Trump went on to link autism to prenatal exposure to acetaminophen, which is the active ingredient in Tylenol. If you’re feeling poorly while pregnant you should “fight like hell” not to take Tylenol to relieve your pain, the president instructed. Which basically means suffering instead: ibuprofen, for instance, is generally not recommended after week 20 of pregnancy.

“If you can’t tough it out, if you can’t do it, that’s what you’d have to do,” Trump continued. “You’ll take a Tylenol, but it’ll be very sparingly. Can be something that’s very dangerous to the woman’s health, in other words, a fever that’s very, very dangerous, and ideally, a doctor’s decision, because I think you shouldn’t take it and you shouldn’t take it during the entire pregnancy.”

Like everything Trump says, this incoherent quote makes zero sense.

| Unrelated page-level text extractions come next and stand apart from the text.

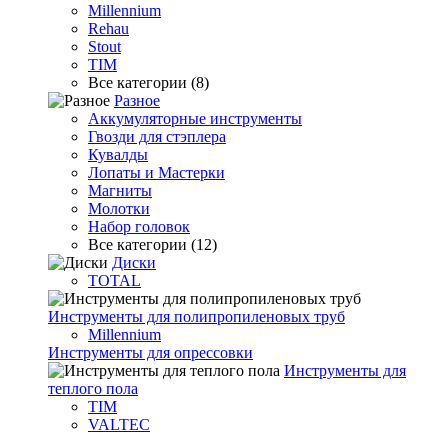
Millennium
Rehau
Stout
TIM
Все категории (8)
Разное
Аккумуляторные инструменты
Гвозди для стэплера
Кувалды
Лопаты и Мастерки
Магниты
Молотки
Набор головок
Все категории (12)
Диски
TOTAL
Инструменты для полипропиленовых труб
Millennium
Инструменты для опрессовки
Инструменты для
теплого пола
TIM
VALTEC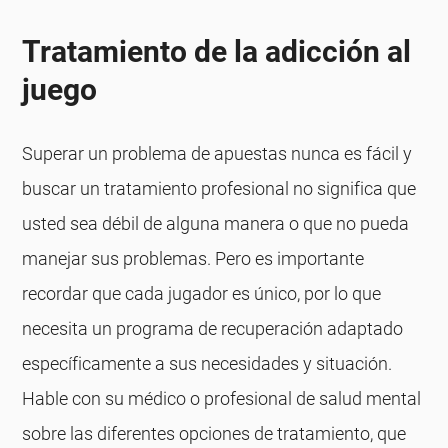
Tratamiento de la adicción al
juego
Superar un problema de apuestas nunca es fácil y
buscar un tratamiento profesional no significa que
usted sea débil de alguna manera o que no pueda
manejar sus problemas. Pero es importante
recordar que cada jugador es único, por lo que
necesita un programa de recuperación adaptado
específicamente a sus necesidades y situación.
Hable con su médico o profesional de salud mental
sobre las diferentes opciones de tratamiento, que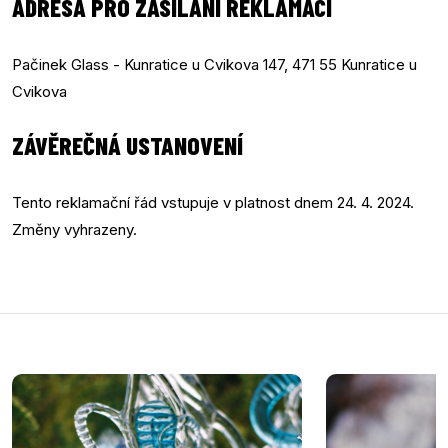
ADRESA PRO ZASÍLÁNÍ REKLAMACÍ
Pačinek Glass - Kunratice u Cvikova 147, 471 55 Kunratice u
Cvikova
ZÁVĚREČNÁ USTANOVENÍ
Tento reklamační řád vstupuje v platnost dnem 24. 4. 2024.
Změny vyhrazeny.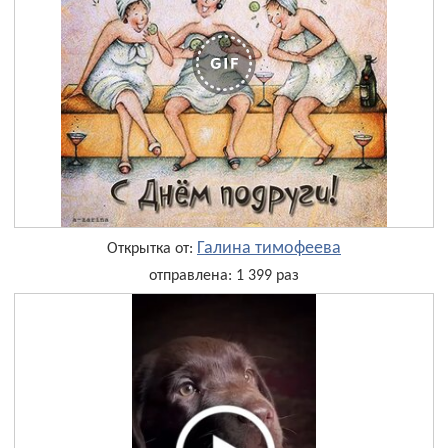
Галина тимофеева
Открытка от:
отправлена: 1 399 раз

But the bottom line here is that the Trump administration is advancing wildly irresponsible guidance. There is no evidence for a causative link between acetaminophen and autism and many experts were aghast at Trump’s statements. Indeed, even the moral vacuum that is JD Vance balked at repeating Trump’s advice, instead urging women to lean on their doctors. And while Trump claimed that there is “no downside” in avoiding Tylenol, an untreated fever during pregnancy could cause problems for the baby.

Trump’s demand that pregnant women “tough it out” is also deeply misogynistic and a reminder of how women’s pain is often misunderstood or ignored. Numerous studies show that the medical establishment takes men’s pain more seriously. A 2022 study from the Journal of the American Heart Association, for example, found that women who visited emergency departments with chest pain waited 29% longer than men to be evaluated.

People whose worldview is dominated by medieval superstitions are likely to adopt complimentary parts of the package.